▸ **Task statement**:
Would you copy the entries below word for word, from the first line through the line that contains "ಶ್ರುತಿಯುವತಿ", including that line?

▸ **Dataset rows**:
##########

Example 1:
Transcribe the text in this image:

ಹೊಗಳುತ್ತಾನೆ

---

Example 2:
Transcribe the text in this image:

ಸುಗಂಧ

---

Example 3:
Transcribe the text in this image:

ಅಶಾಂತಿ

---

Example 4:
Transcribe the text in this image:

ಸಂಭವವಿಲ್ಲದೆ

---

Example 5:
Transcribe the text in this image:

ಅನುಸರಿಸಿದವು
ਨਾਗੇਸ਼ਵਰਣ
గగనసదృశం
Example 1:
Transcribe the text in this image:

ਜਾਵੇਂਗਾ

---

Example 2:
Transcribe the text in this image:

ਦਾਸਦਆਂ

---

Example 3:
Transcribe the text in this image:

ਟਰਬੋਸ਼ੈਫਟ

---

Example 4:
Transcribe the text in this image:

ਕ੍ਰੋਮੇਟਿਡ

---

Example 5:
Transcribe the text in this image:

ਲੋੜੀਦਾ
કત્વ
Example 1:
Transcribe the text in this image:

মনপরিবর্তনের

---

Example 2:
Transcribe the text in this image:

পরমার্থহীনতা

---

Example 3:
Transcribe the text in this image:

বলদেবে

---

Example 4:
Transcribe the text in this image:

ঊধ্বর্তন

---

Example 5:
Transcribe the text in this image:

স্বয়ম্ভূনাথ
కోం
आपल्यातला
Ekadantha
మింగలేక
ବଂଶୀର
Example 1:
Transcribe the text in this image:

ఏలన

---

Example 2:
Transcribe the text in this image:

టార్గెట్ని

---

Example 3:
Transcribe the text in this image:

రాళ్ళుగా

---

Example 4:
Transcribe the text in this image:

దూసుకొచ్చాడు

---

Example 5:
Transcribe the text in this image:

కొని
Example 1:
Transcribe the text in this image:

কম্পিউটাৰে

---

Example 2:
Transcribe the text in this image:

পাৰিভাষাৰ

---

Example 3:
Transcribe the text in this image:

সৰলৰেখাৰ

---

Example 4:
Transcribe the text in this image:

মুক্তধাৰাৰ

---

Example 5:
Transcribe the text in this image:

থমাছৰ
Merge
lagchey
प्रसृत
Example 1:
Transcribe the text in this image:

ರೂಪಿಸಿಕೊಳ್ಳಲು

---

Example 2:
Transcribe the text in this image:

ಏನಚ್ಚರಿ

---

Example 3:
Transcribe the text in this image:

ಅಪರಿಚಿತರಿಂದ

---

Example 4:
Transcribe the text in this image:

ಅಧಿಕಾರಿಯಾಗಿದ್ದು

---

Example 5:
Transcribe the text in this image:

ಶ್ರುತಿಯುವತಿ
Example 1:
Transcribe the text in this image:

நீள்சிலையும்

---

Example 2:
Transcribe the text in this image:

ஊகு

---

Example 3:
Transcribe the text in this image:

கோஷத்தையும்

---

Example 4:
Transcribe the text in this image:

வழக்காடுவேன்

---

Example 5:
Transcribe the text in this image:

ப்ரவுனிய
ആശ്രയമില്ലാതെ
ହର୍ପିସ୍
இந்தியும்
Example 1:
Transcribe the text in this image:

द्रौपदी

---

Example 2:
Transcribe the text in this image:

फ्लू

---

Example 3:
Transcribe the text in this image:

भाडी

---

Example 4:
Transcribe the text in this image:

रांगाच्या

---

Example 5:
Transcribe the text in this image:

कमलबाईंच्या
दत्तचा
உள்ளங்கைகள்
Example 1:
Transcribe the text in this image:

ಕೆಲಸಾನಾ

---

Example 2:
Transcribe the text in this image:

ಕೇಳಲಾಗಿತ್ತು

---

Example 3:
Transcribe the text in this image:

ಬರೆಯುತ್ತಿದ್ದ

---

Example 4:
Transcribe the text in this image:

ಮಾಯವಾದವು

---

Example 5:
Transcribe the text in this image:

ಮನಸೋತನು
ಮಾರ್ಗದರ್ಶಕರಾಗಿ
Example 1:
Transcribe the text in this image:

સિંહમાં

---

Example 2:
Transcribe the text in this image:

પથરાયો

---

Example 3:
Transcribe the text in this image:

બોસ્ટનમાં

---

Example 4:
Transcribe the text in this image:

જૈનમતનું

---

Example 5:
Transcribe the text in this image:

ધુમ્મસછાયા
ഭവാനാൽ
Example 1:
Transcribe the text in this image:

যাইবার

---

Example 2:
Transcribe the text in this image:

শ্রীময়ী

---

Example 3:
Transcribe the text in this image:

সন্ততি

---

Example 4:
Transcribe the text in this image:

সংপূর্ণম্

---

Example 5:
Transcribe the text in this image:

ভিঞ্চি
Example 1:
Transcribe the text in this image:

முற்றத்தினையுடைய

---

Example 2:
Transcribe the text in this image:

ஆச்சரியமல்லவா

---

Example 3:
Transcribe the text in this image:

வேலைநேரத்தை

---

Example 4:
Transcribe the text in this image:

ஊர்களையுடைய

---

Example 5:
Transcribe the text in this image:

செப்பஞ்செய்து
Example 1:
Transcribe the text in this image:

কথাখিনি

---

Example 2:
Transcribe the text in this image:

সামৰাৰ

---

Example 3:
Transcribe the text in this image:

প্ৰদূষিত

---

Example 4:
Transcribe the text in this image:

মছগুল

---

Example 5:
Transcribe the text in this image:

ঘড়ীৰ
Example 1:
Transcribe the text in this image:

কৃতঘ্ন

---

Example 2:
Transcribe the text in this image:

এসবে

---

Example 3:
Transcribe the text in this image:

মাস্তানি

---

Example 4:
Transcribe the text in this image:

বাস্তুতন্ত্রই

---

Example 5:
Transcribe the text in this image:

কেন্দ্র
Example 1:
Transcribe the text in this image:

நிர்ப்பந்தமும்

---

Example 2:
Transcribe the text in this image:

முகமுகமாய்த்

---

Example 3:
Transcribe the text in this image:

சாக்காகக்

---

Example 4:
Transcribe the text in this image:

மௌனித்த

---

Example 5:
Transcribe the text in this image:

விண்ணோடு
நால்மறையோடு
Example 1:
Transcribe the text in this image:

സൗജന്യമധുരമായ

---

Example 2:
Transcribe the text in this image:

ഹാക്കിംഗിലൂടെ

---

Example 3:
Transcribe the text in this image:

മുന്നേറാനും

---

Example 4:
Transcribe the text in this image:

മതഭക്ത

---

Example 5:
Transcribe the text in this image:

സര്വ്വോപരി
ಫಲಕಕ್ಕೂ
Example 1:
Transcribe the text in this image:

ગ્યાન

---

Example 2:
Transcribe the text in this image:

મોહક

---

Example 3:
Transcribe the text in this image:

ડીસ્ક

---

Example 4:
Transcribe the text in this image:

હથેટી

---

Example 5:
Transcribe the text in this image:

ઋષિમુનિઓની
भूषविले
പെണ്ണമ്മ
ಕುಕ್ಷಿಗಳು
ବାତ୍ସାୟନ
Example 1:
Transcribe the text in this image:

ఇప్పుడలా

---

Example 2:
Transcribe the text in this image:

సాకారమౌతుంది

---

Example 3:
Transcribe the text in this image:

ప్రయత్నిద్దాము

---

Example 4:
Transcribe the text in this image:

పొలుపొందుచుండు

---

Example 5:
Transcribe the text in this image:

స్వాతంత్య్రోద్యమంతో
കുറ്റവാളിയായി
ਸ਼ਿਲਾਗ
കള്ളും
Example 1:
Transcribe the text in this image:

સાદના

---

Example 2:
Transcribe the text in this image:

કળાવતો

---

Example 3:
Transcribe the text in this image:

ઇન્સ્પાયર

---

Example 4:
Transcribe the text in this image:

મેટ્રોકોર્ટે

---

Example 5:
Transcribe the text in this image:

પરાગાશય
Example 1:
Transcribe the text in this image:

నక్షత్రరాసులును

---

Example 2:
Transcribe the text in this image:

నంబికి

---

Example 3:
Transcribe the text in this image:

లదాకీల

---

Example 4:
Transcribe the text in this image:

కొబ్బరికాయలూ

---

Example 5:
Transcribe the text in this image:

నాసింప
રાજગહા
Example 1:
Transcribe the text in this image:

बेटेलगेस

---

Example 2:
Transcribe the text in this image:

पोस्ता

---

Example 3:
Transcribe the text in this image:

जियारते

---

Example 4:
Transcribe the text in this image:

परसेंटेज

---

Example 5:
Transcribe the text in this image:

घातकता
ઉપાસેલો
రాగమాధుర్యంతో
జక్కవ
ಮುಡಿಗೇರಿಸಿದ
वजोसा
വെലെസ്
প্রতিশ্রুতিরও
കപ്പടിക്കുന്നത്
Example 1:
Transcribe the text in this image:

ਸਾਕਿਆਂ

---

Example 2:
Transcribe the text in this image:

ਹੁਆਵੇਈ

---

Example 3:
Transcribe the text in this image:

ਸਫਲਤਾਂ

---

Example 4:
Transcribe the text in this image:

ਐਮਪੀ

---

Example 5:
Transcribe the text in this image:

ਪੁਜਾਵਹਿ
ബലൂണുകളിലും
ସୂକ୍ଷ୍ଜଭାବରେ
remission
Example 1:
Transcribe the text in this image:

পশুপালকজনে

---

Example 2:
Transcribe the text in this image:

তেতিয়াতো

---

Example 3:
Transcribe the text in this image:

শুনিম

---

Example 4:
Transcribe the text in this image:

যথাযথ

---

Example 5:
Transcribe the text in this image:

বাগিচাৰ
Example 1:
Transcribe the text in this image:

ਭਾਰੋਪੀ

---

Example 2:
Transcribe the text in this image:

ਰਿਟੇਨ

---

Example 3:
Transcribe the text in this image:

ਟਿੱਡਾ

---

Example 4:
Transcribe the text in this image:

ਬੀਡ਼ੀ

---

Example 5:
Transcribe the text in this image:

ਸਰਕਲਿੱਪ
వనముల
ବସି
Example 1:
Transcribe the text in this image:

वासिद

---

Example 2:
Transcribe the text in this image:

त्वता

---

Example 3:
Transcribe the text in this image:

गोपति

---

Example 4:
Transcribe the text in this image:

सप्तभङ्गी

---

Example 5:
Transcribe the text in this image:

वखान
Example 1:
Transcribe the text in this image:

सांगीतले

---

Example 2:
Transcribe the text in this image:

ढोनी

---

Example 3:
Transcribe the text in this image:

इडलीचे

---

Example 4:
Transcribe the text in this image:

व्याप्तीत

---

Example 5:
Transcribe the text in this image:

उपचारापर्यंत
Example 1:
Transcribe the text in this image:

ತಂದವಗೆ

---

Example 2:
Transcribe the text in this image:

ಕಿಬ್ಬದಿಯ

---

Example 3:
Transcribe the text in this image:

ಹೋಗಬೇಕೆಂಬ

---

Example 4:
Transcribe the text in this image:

##########

▸ **Completed exercise**:
Example 1:
Transcribe the text in this image:

ಹೊಗಳುತ್ತಾನೆ

---

Example 2:
Transcribe the text in this image:

ಸುಗಂಧ

---

Example 3:
Transcribe the text in this image:

ಅಶಾಂತಿ

---

Example 4:
Transcribe the text in this image:

ಸಂಭವವಿಲ್ಲದೆ

---

Example 5:
Transcribe the text in this image:

ಅನುಸರಿಸಿದವು
ਨਾਗੇਸ਼ਵਰਣ
గగనసదృశం
Example 1:
Transcribe the text in this image:

ਜਾਵੇਂਗਾ

---

Example 2:
Transcribe the text in this image:

ਦਾਸਦਆਂ

---

Example 3:
Transcribe the text in this image:

ਟਰਬੋਸ਼ੈਫਟ

---

Example 4:
Transcribe the text in this image:

ਕ੍ਰੋਮੇਟਿਡ

---

Example 5:
Transcribe the text in this image:

ਲੋੜੀਦਾ
કત્વ
Example 1:
Transcribe the text in this image:

মনপরিবর্তনের

---

Example 2:
Transcribe the text in this image:

পরমার্থহীনতা

---

Example 3:
Transcribe the text in this image:

বলদেবে

---

Example 4:
Transcribe the text in this image:

ঊধ্বর্তন

---

Example 5:
Transcribe the text in this image:

স্বয়ম্ভূনাথ
కోం
आपल्यातला
Ekadantha
మింగలేక
ବଂଶୀର
Example 1:
Transcribe the text in this image:

ఏలన

---

Example 2:
Transcribe the text in this image:

టార్గెట్ని

---

Example 3:
Transcribe the text in this image:

రాళ్ళుగా

---

Example 4:
Transcribe the text in this image:

దూసుకొచ్చాడు

---

Example 5:
Transcribe the text in this image:

కొని
Example 1:
Transcribe the text in this image:

কম্পিউটাৰে

---

Example 2:
Transcribe the text in this image:

পাৰিভাষাৰ

---

Example 3:
Transcribe the text in this image:

সৰলৰেখাৰ

---

Example 4:
Transcribe the text in this image:

মুক্তধাৰাৰ

---

Example 5:
Transcribe the text in this image:

থমাছৰ
Merge
lagchey
प्रसृत
Example 1:
Transcribe the text in this image:

ರೂಪಿಸಿಕೊಳ್ಳಲು

---

Example 2:
Transcribe the text in this image:

ಏನಚ್ಚರಿ

---

Example 3:
Transcribe the text in this image:

ಅಪರಿಚಿತರಿಂದ

---

Example 4:
Transcribe the text in this image:

ಅಧಿಕಾರಿಯಾಗಿದ್ದು

---

Example 5:
Transcribe the text in this image:

ಶ್ರುತಿಯುವತಿ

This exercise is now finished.